Kek Galabru, founder of the rights group Licadho, which has aided 92 families under eviction threat due to renovations of National Route 4, said Tuesday that she was “very disturbed” by the prime minister’s letter.
“I was told by the minister of Public Works and Transportation that AZ’s contract specified only that they were to maintain the road, not that they should enlarge it,” she said. “When the prime minister writes that 200 km of enlargement are complete, this means that AZ has nearly completed an enlargement without permission.”
Kek Galabru also rejected the prime minister’s claim in the letter that the families had settled near the road illegally.
“The 92 families showed me many land titles,” she said. “They were asked to destroy their homes. The government should compensate them.”

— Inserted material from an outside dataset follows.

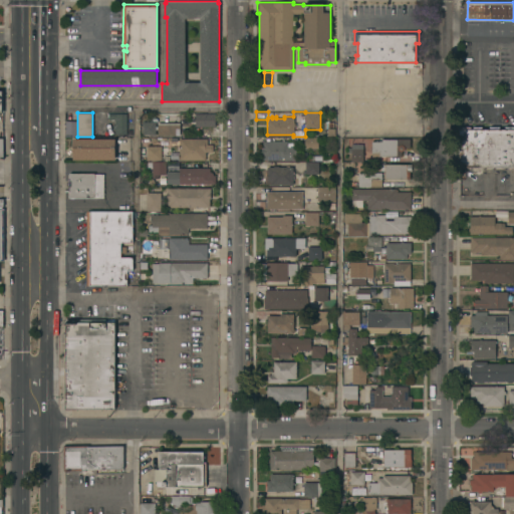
[(126,135),(114,134),(114,129),(112,129),(113,124),(114,124),(114,119),(108,118),(108,112),(126,113),(126,135)]
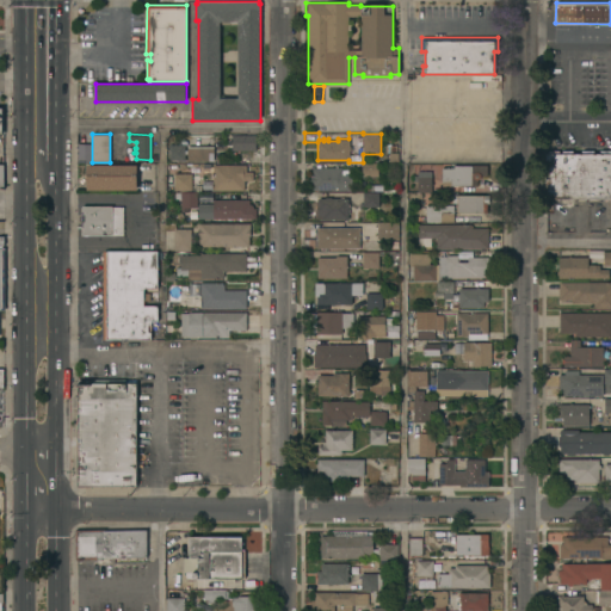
[(255,135),(255,139),(260,139),(260,142),(255,142),(255,150),(232,150),(232,135),(255,135)]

Kim Than, a representative of the families facing eviction in Kandal province’s Ang Snuol district, said Tuesday that there has never been any negotiations about compensation for their removal by the AZ company.
“We have lived along the road since 1979,” he said. “And we have had land titles issued by district authorities in 1990. We are not squatters…. We are not opposing the country’s development, but please the government should pay reasonable compensation to us so that we can buy pieces of land for houses.”
“Article Five of the 2001 Land Law says that land will not be appropriated without compensation, but this is not followed,” Kek Galabru said.
Meanwhile, opposition parliamentarian Son Chhay said Tuesday that despite the controversy over the AZ contract, another company is in negotiations to operate tolls on National Route 5 and National Route 6 in exchange for maintaining the roads.
“We have heard that Samart has been given the green light by the prime minister to negotiate with the Ministry of Public Works,” Son Chhay said.
Minister of Public Works and Transportation Sun Chanthol could not be reached for comment Tuesday.
Uk Chan, secretary of state for the ministry, said he did not know about any negotiations with Samart, which currently operates a mobile telephone service and has the concession to operate air traffic control at Phnom Penh International airport.
Samart Communication CEO Somchai Lertwiset-Theerakul said he only deals with the corporation’s mobile phone business.
Hun Sen’s March 16 letter to Son Chhay defended AZ’s contract, saying that the government could not afford to maintain the road and AZ has gone into debt repairing it, so it has the right to collect fees.
Son Chhay responded saying the key point the prime minister failed to address was the secrecy surrounding the concession contracts.
“We want the government to release the AZ contract and conduct a survey of the needs and amount of tolls being collected along National Route 4,” he said.